Dalam gambar itu, bahkan dalam kematian, dia menatap peti di sudut ruang bawah tanah.
Saul menutup buku harian itu dan mengangguk pelan pada dirinya sendiri.
“Jadi, bukan desa aneh ini yang memutar balik waktu—melainkan buku harian itu. Tapi itu tetap tidak menjelaskan… mengapa mayat di tumpukan jerami itu berakhir di ruang bawah tanah untuk kedua kalinya.”
[Catatan: Selain itu, ada hal aneh. Awalnya, mereka semua mengatakan Claude Kecil telah hilang. Tapi tiba-tiba, mereka mulai bersikeras bahwa dia sudah mati—dan mempercayainya sepenuhnya!]
[Agu, akhirnya mengintip dari balik buku yang sebelumnya menghalangi pandangannya oleh An:…Benar, aku juga akan mengatakan itu. Dan kekuatan petani itu berbeda antara dua pertemuan tersebut. Itu mungkin karena suatu aturan. Guru, Anda harus berhati-hati.]
Saul mengangguk. “Ya, aku juga memikirkan itu.

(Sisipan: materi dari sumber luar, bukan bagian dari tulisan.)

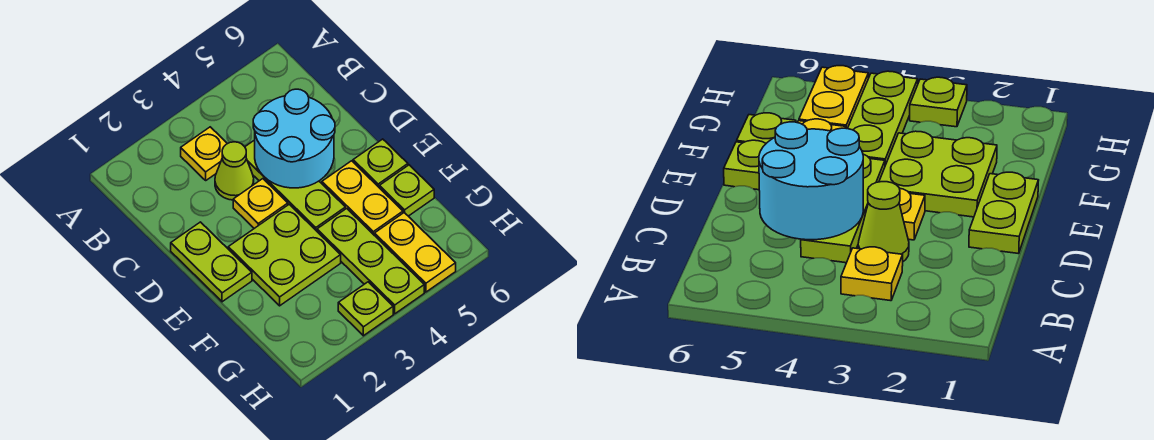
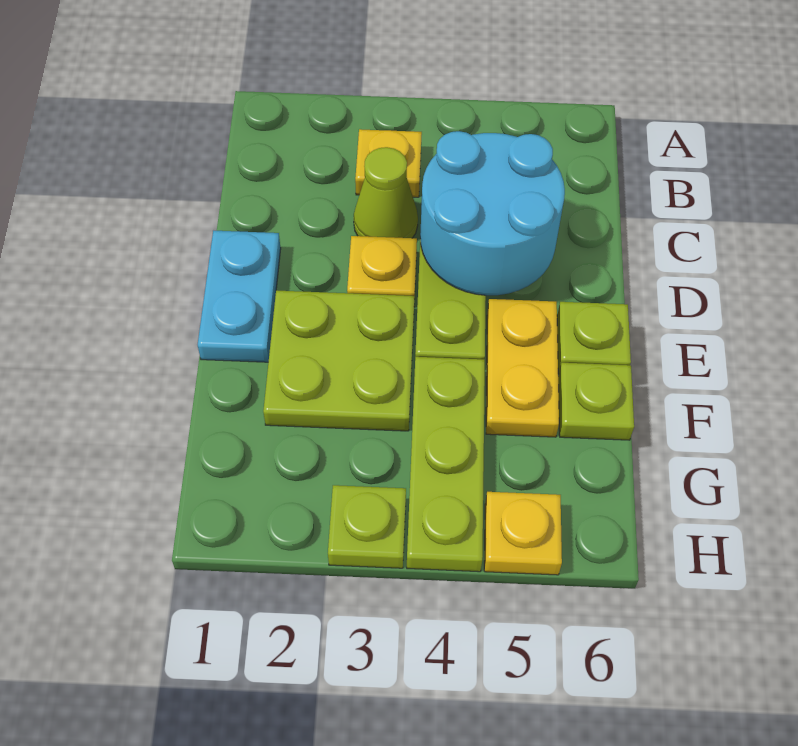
lime 1x2 plate [171,222,252,302] -> cyan 1x2 plate [198,231,281,362]
yellow 1x2 plate [375,213,456,292] -> yellow 1x1 plate [484,492,562,575]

Mengapa aku tidak bisa menyerang mereka? Apakah aku harus menyergap mereka?”
Dia telah menyergap petani itu untuk kedua kalinya.
Namun—rasanya tidak semudah itu.
Tepat saat itu, sebuah gerobak datar lainnya melintas di dekat lengannya…
—
Kasihan Saul. Sudah lama sekali ia tidak merasa sengsara seperti ini.